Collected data

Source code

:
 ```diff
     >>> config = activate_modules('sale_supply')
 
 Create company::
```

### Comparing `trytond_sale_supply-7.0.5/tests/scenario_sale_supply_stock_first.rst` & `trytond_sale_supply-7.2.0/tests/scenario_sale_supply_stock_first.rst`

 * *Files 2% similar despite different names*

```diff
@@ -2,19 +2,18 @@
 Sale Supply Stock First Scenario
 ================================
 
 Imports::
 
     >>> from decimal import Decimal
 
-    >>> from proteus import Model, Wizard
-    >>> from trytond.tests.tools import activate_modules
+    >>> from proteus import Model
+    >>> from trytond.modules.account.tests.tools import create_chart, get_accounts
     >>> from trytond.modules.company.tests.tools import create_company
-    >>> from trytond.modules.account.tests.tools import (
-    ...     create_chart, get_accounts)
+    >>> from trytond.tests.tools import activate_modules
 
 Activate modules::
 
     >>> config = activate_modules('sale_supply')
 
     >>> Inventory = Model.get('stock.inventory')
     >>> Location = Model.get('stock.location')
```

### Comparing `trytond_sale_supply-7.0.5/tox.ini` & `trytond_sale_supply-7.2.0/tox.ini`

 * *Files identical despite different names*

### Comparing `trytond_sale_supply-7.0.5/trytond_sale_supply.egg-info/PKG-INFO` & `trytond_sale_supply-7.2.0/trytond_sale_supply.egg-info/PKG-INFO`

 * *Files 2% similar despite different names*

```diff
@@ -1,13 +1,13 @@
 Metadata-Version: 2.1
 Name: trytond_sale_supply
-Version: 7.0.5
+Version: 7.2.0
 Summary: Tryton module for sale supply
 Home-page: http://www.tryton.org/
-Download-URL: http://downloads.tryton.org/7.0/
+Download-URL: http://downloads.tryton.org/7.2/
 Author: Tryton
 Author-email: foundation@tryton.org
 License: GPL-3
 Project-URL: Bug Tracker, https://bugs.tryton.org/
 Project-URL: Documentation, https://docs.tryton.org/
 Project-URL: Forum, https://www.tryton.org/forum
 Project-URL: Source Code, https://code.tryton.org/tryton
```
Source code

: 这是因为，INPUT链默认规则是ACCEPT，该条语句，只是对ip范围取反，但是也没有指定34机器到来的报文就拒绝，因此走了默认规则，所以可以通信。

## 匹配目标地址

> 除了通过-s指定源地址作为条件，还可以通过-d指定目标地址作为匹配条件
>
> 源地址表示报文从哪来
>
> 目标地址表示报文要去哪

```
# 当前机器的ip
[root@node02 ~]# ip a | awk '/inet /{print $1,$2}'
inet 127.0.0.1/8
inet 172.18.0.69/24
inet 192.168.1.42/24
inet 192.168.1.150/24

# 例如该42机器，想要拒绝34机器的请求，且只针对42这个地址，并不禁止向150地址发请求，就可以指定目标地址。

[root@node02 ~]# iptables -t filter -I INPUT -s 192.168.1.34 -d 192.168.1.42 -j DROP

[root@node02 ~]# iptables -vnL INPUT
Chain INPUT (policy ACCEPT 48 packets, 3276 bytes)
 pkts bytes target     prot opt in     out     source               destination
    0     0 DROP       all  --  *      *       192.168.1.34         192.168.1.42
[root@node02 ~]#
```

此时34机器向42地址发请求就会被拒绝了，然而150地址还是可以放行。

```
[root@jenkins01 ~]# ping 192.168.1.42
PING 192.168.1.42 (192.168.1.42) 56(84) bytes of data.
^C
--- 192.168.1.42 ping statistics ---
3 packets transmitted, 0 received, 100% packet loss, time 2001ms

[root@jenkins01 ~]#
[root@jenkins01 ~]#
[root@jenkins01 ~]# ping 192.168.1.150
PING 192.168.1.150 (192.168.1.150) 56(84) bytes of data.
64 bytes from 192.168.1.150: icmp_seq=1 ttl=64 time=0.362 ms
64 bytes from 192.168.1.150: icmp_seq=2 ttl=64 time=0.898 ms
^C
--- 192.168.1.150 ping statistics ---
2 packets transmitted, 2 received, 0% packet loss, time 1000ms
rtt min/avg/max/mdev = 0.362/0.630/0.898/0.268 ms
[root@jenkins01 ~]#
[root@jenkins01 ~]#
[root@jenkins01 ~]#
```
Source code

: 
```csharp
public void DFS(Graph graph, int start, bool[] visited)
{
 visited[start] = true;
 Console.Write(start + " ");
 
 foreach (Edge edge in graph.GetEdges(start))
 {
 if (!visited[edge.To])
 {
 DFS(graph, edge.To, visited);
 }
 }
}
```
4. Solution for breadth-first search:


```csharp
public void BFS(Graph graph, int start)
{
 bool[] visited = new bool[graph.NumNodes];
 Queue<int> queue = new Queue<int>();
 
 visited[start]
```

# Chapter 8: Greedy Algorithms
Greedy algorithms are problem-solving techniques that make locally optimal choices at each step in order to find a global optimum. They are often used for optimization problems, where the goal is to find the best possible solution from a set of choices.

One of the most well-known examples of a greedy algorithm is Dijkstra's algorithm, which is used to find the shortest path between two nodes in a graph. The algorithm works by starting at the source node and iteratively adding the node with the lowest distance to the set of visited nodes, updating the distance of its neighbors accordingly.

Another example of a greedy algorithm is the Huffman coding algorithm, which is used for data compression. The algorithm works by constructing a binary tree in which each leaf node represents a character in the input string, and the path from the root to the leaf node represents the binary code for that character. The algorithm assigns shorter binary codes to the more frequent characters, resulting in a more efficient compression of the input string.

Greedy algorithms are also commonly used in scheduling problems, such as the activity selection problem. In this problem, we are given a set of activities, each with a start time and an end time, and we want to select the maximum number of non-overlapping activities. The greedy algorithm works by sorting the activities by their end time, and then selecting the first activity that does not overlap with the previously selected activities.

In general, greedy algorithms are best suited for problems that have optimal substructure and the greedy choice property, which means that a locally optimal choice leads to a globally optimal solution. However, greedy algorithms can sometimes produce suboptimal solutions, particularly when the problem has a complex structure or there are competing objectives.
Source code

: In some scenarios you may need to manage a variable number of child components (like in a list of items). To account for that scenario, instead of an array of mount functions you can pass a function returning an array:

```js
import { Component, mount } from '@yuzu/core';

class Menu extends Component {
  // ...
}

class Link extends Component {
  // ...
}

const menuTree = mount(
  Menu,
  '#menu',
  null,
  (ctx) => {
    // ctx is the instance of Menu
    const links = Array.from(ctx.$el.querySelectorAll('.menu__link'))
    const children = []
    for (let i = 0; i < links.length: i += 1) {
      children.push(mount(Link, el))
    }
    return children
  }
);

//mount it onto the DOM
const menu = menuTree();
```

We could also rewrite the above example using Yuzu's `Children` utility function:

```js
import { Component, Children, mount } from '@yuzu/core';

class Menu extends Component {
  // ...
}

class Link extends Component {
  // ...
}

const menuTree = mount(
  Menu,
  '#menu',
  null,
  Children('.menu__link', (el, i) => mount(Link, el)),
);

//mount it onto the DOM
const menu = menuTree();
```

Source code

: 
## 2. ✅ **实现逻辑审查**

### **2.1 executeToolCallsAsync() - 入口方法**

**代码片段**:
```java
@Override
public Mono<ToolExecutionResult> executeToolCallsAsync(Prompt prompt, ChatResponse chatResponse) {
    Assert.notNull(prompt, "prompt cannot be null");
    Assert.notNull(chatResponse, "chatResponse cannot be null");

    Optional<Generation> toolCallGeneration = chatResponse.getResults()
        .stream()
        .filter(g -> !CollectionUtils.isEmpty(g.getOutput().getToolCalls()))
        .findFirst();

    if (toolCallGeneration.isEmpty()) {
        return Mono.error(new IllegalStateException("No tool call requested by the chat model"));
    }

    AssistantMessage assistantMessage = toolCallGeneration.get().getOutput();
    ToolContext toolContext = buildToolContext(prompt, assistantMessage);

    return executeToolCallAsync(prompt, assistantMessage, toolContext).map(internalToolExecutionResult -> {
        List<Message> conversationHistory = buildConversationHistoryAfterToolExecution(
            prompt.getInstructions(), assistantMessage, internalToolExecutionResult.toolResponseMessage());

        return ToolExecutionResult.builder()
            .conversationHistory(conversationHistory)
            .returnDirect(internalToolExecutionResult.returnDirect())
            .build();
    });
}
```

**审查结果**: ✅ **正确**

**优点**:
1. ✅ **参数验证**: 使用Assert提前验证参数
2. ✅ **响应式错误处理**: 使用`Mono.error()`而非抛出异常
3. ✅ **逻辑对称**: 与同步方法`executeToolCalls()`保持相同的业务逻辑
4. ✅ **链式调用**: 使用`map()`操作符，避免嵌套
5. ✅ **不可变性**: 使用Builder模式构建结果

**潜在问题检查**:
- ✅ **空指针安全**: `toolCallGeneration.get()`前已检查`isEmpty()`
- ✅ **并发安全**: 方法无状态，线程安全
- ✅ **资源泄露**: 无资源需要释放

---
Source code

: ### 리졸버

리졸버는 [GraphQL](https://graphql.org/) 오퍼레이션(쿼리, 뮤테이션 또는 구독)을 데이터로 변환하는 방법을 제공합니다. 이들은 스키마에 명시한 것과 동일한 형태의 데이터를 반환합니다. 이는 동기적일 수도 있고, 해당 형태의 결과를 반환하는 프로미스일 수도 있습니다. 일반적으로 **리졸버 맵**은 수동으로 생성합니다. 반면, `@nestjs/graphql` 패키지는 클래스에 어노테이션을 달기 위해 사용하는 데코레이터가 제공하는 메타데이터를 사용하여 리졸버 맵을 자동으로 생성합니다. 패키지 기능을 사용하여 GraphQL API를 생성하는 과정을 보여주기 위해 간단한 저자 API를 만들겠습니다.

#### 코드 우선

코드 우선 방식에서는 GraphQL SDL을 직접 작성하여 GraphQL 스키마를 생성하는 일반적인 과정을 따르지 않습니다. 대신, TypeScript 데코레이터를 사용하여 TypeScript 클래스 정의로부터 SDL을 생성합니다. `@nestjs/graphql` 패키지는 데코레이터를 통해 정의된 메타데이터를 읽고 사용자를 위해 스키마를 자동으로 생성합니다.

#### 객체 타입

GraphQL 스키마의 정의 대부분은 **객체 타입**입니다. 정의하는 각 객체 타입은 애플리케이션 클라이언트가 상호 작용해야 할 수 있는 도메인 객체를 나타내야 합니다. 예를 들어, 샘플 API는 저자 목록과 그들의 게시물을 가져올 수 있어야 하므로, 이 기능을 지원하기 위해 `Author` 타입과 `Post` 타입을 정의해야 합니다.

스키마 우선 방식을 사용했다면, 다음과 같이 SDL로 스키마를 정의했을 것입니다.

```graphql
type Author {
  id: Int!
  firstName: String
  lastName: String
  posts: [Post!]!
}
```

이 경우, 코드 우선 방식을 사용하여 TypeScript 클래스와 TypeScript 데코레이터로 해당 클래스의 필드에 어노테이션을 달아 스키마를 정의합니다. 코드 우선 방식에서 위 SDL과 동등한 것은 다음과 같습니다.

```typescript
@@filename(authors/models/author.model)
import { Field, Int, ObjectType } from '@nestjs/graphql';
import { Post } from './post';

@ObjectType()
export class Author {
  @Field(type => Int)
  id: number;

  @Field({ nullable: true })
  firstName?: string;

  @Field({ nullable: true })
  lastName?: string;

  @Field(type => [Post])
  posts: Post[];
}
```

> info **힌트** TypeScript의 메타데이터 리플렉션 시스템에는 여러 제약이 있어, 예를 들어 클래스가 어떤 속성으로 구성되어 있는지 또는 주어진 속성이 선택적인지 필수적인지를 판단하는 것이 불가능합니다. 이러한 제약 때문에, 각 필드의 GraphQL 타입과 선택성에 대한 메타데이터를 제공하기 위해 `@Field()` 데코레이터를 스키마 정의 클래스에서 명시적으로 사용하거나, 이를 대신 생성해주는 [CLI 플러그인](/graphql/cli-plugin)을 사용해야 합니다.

- _WHAT YOU WILL DO_
Find the word "packets" in the records, and report each line that has it.

- _ANSWER BOX_
Chain INPUT (policy ACCEPT 48 packets, 3276 bytes)
3 packets transmitted, 0 received, 100% packet loss, time 2001ms
2 packets transmitted, 2 received, 0% packet loss, time 1000ms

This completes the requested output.